### What needs to be done
Look through the data that follows and work out how many lines contain the string "LIST". Nothing but that number should be given.

### Provided data
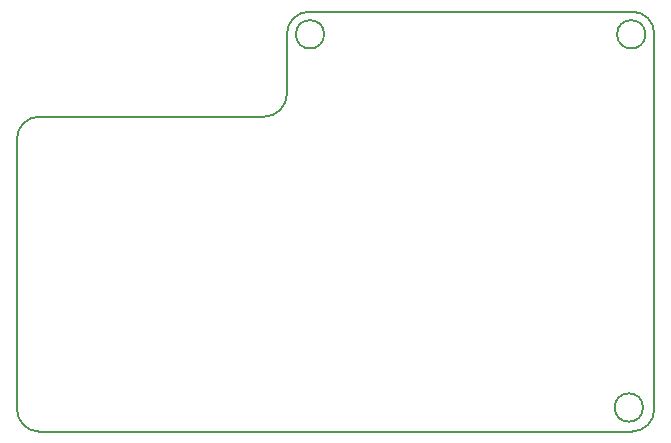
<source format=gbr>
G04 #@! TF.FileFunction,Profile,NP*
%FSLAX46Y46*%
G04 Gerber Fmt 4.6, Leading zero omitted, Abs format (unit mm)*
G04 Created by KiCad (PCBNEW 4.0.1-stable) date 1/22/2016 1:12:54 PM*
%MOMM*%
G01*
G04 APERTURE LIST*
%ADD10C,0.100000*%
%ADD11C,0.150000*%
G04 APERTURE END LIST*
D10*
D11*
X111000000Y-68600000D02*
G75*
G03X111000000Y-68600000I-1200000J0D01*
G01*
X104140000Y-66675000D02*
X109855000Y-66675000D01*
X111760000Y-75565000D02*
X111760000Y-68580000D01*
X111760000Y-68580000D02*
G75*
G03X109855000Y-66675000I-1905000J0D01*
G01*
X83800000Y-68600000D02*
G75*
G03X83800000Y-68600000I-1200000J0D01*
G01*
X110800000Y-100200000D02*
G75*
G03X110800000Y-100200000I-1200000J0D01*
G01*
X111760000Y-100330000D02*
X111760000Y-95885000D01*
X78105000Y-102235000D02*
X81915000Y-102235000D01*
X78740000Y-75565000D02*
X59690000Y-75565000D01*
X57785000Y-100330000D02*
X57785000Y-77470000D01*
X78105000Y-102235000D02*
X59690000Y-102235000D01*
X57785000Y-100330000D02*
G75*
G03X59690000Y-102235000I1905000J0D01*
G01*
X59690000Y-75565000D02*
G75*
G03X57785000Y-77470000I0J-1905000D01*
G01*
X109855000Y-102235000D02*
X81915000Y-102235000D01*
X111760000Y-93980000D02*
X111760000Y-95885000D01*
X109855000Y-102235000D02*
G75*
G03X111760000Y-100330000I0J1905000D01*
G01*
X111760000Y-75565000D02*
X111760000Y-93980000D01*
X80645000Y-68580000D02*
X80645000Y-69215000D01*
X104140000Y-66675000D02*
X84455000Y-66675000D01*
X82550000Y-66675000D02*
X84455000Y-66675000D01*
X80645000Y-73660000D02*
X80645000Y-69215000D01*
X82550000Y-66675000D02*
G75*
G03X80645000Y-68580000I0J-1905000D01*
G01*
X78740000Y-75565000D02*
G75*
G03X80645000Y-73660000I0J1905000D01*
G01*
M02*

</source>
==
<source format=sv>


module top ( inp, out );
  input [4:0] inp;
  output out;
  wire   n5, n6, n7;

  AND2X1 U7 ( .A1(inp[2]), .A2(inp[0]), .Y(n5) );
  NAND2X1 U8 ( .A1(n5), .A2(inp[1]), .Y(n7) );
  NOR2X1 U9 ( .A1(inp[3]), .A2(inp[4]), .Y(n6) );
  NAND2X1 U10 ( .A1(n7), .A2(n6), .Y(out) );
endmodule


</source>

### Solution for this exercise
2